FCC Releases Assessment of Best Practices to Address Illegal Robocalls to Hospitals

The Federal Communications Commission (Commission) recently released its assessment of how the integration of the Hospital Robocall Protection Group’s (HRPG) Best Practices can protect hospitals and similar institutions from unlawful robocalls, which interfere with the delivery of critical patient care.

The HRPG Best Practices assessment, released June 11, 2021, reflects the unanimous view of the committee’s members on the recommended actions voice service providers, hospitals, and federal and state government agencies can take to prevent or lessen the amount of unlawful robocalls to hospitals. The practices outline measures stakeholders can take to prevent unlawful robocalls and to appropriately acknowledge and reduce robocall events after they occur.

The commission’s assessment concludes that the best way to promote voluntary adoption of the HRPG Best Practices is to raise awareness among all stakeholders, especially hospitals, and to create effective forums to expand their adoption and implementation. The commission also recommends that groups dedicated to hospital risk management and security, such as the American Hospital Association (AHA), the American Society for Health Care Risk Management (ASHRM), and the College of Healthcare Information Management Executives (CHIME) develop and distribute educational materials, expand outreach to their constituencies, and provide training for hospitals and staff regarding robocalls.

The FCC suggests that a website hosted by organizations such as AHA, ASHRM, and CHIME could streamline navigation of robocall resources including the Best Practices, training materials, or links to webinars, which would help amplify hospital outreach.

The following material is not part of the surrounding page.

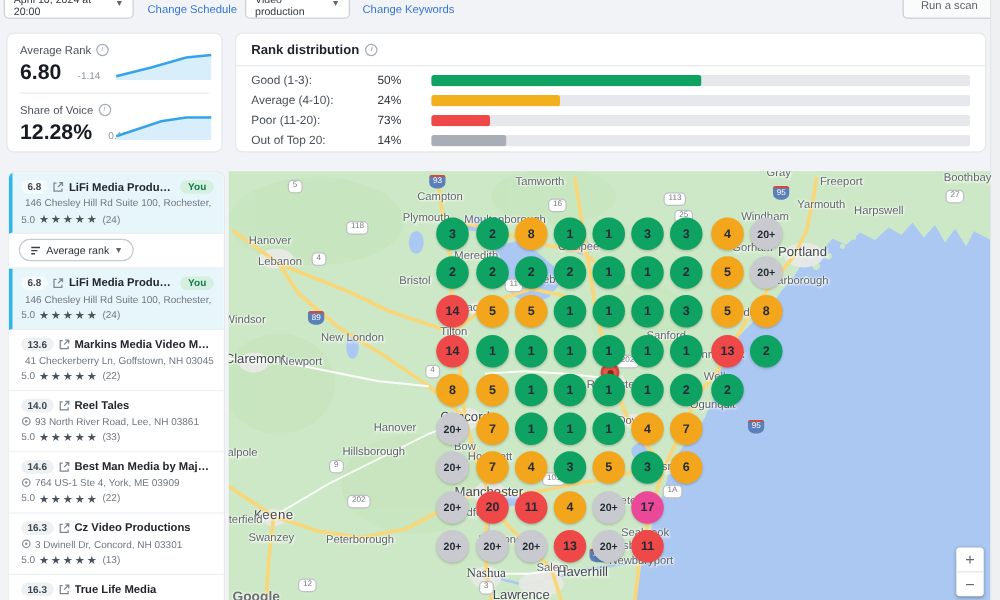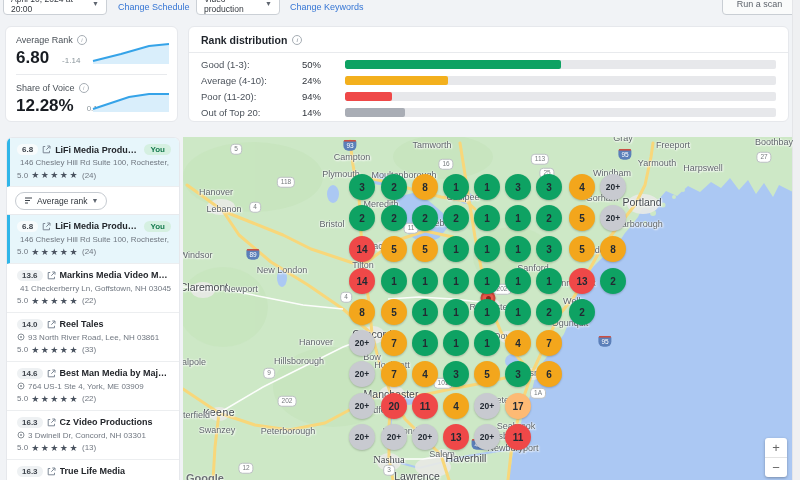"94%" span.dv { text: 94% -> 73% }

Stakeholders such as voice service providers and governmental entities would be encouraged to contribute to the website.

The HRPG recommends that voice service providers should establish a rapid notification system that would allow hospitals to notify them about illegal robocalls and about outgoing phone calls being blocked, unauthenticated, or misidentified. Further, the HRPG advises that voice service providers prioritize the delivery of education and guidance regarding the prevention of unlawful robocalls to hospitals.

The HRPG acknowledges that federal and state governments have taken aggressive action against illegal robocalls and recommends that they expand efforts to enforce existing laws, rules, and policies against voice service providers that enable unlawful traffic to travel through their networks or calling platforms.

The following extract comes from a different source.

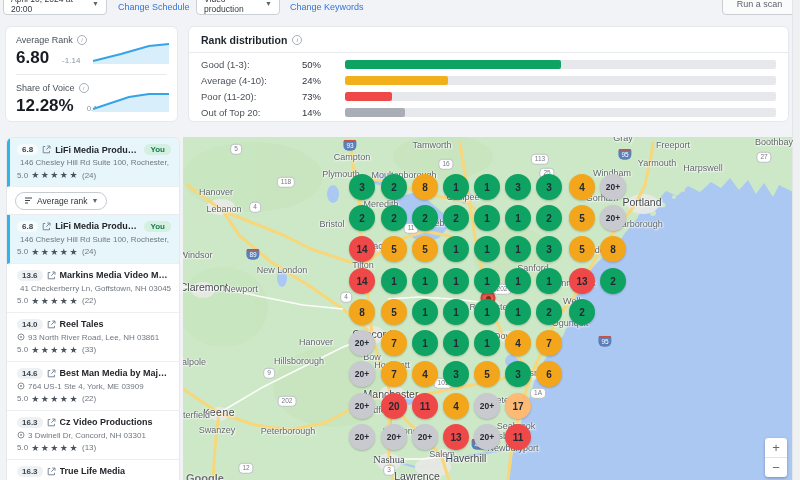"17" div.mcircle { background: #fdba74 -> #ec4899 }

Unlawful robocalls manifest in several ways. Callers have employed ID spoofing technology to deceive employees into answering calls from what numbers that appear to belong to colleagues, but instead the calls are from scammers. Similarly, callers who wish to obtain insurance or other financial information have employed ID spoofing technology to deceive recipients into answering calls from what appears to be hospital personnel. ID spoofing has also been used to carry out Telephone Denial of Service (TDoS) attacks that spam hospital networks with multiple simultaneous calls and interfere with voice service communications.

The FCC concludes that the integration of the HRPG Best Practices can best be facilitated through measures of education and outreach carried out by stakeholders such as hospitals, voice service providers, and governmental entities. For those stakeholders who have already implemented certain best practices, promoting awareness of these practices will increase effectiveness.